Actually there's some truth to this. While real estate development might have huge transactions, the operations are often very small, family centered and autocratic and thus dysfunctional elements slip through without much problem. An ex worked for a Silicon Valley developer and the total operating staff was about 30 despite huge holdings, with basically one guy calling the shots. Lots of pararells to Trump and family but obviously different. Construction was farmed out as was a lot of the hands-on property management. I don't think it's a stretch to say if you came from this world and environment, government and diplomacy might be unwieldy and foreign. Also the loyalty thing seemed very important but it was rewarded from what I saw, unlike Trump.Quote:
His presidency mirrors his businessman status. He's too big to fail, has no real friends, and has a lot of people along for the ride because they can get stuff off of him.
Unit2Sucks said:
The pew study sounds like garbage. How do you account for recency bias? Or the fact that the number of presidents during a person's lifetime depends on how old they are.
Take millennials for example. Pew includes kids born in 1986 - so although Reagan was technically in their lifetime, that's not really meaningful - and 13% have Reagn as a top two.
Here is the real takeaway from the study. Americans seem to be in agreement that the Bush's were bad at Presidenting. And that the only president that Republicans are proud of is Ronald Reagan. Everything else seems to be noise.
Unit2Sucks said:
I think it's garbage because the "denominator" (if you will) differs depending on the age of the survey respondent. Obama gets better marks than Kennedy, for example, yet people who were actually alive during Kennedy's presidency rate him higher.
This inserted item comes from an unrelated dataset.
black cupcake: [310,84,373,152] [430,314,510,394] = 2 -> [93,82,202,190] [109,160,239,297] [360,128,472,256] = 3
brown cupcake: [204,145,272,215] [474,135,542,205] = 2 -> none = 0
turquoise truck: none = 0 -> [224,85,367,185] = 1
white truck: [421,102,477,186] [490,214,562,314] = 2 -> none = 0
The politico article, by the way, would lead one to believe that 44% of people surveyed consider Obama to be the best or second best of recent presidents but the question is based on the responden's lifetime. Pew doesn't disclose the age mix so depending on how representative the various groups are of the population at large, this could wildly unrepresentative. They called up households and asked for the youngest person in the house. Unless I missed it, they aren't correcting to reflect the age mix in this country so if for whatever reason they got a hold of a lot of millennials, Obama will seem more popular - in large part because he had less competition amongst younger people who've been alive for fewer presidents.
It's a weird way to ask a question and the result is basically meaningless because the respondents are essentially answering different questions.
Quote:
It's high time we called Trump by his real name -- traitor, perhaps our country's worst traitor ever. I speak not of his attack on our allies, his appeasement of our adversaries, his assault on the press, his coddling of racists, his repulsive misogyny, his rampant corruption, his terrible cronyism, his brazen nepotism, his abuse of children, his obstruction of justice, his contempt for our justice system, or his war on the environment. I speak of his systematic destruction of our economy.
Trump is hell bent on engineering a complete meltdown of U.S. trade. This will do enormous and lasting damage to our economy, not to mention our international relations. According to the Business Round Table, more than one in five U.S. jobs are directly supported by international trade. U.S. exports and imports now total 30 percent of U.S. GDP -- roughly $6 trillion.